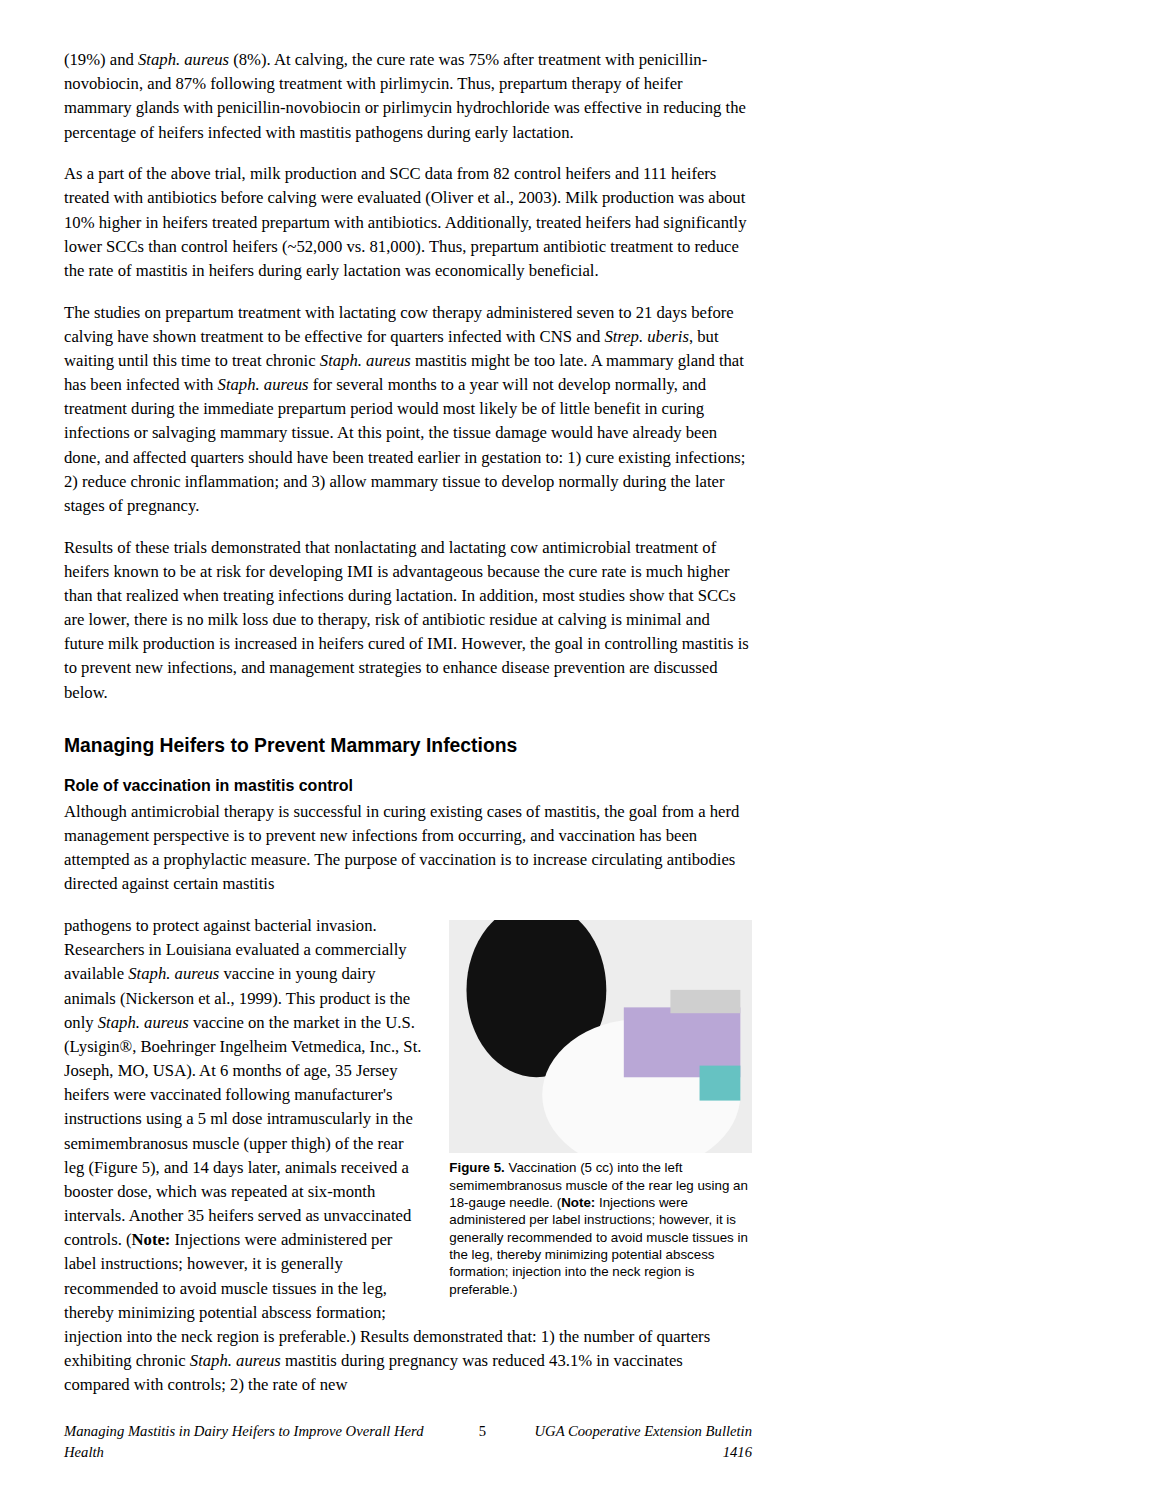(19%) and Staph. aureus (8%). At calving, the cure rate was 75% after treatment with penicillin-novobiocin, and 87% following treatment with pirlimycin. Thus, prepartum therapy of heifer mammary glands with penicillin-novobiocin or pirlimycin hydrochloride was effective in reducing the percentage of heifers infected with mastitis pathogens during early lactation.
As a part of the above trial, milk production and SCC data from 82 control heifers and 111 heifers treated with antibiotics before calving were evaluated (Oliver et al., 2003). Milk production was about 10% higher in heifers treated prepartum with antibiotics. Additionally, treated heifers had significantly lower SCCs than control heifers (~52,000 vs. 81,000). Thus, prepartum antibiotic treatment to reduce the rate of mastitis in heifers during early lactation was economically beneficial.
The studies on prepartum treatment with lactating cow therapy administered seven to 21 days before calving have shown treatment to be effective for quarters infected with CNS and Strep. uberis, but waiting until this time to treat chronic Staph. aureus mastitis might be too late. A mammary gland that has been infected with Staph. aureus for several months to a year will not develop normally, and treatment during the immediate prepartum period would most likely be of little benefit in curing infections or salvaging mammary tissue. At this point, the tissue damage would have already been done, and affected quarters should have been treated earlier in gestation to: 1) cure existing infections; 2) reduce chronic inflammation; and 3) allow mammary tissue to develop normally during the later stages of pregnancy.
Results of these trials demonstrated that nonlactating and lactating cow antimicrobial treatment of heifers known to be at risk for developing IMI is advantageous because the cure rate is much higher than that realized when treating infections during lactation. In addition, most studies show that SCCs are lower, there is no milk loss due to therapy, risk of antibiotic residue at calving is minimal and future milk production is increased in heifers cured of IMI. However, the goal in controlling mastitis is to prevent new infections, and management strategies to enhance disease prevention are discussed below.
Managing Heifers to Prevent Mammary Infections
Role of vaccination in mastitis control
Although antimicrobial therapy is successful in curing existing cases of mastitis, the goal from a herd management perspective is to prevent new infections from occurring, and vaccination has been attempted as a prophylactic measure. The purpose of vaccination is to increase circulating antibodies directed against certain mastitis
Figure 5. Vaccination (5 cc) into the left semimembranosus muscle of the rear leg using an 18-gauge needle. (Note: Injections were administered per label instructions; however, it is generally recommended to avoid muscle tissues in the leg, thereby minimizing potential abscess formation; injection into the neck region is preferable.)
pathogens to protect against bacterial invasion. Researchers in Louisiana evaluated a commercially available Staph. aureus vaccine in young dairy animals (Nickerson et al., 1999). This product is the only Staph. aureus vaccine on the market in the U.S. (Lysigin®, Boehringer Ingelheim Vetmedica, Inc., St. Joseph, MO, USA). At 6 months of age, 35 Jersey heifers were vaccinated following manufacturer's instructions using a 5 ml dose intramuscularly in the semimembranosus muscle (upper thigh) of the rear leg (Figure 5), and 14 days later, animals received a booster dose, which was repeated at six-month intervals. Another 35 heifers served as unvaccinated controls. (Note: Injections were administered per label instructions; however, it is generally recommended to avoid muscle tissues in the leg, thereby minimizing potential abscess formation; injection into the neck region is preferable.) Results demonstrated that: 1) the number of quarters exhibiting chronic Staph. aureus mastitis during pregnancy was reduced 43.1% in vaccinates compared with controls; 2) the rate of new
Managing Mastitis in Dairy Heifers to Improve Overall Herd Health
5
UGA Cooperative Extension Bulletin 1416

--------------------------------------------------

Exercise brief | As listed above, the lines from the line with "Although antimicrobial therapy" to the line with "Figure 5. Vaccination" are to be echoed exactly, with both ends included and nothing added.

Task result |
Although antimicrobial therapy is successful in curing existing cases of mastitis, the goal from a herd management perspective is to prevent new infections from occurring, and vaccination has been attempted as a prophylactic measure. The purpose of vaccination is to increase circulating antibodies directed against certain mastitis
Figure 5. Vaccination (5 cc) into the left semimembranosus muscle of the rear leg using an 18-gauge needle. (Note: Injections were administered per label instructions; however, it is generally recommended to avoid muscle tissues in the leg, thereby minimizing potential abscess formation; injection into the neck region is preferable.)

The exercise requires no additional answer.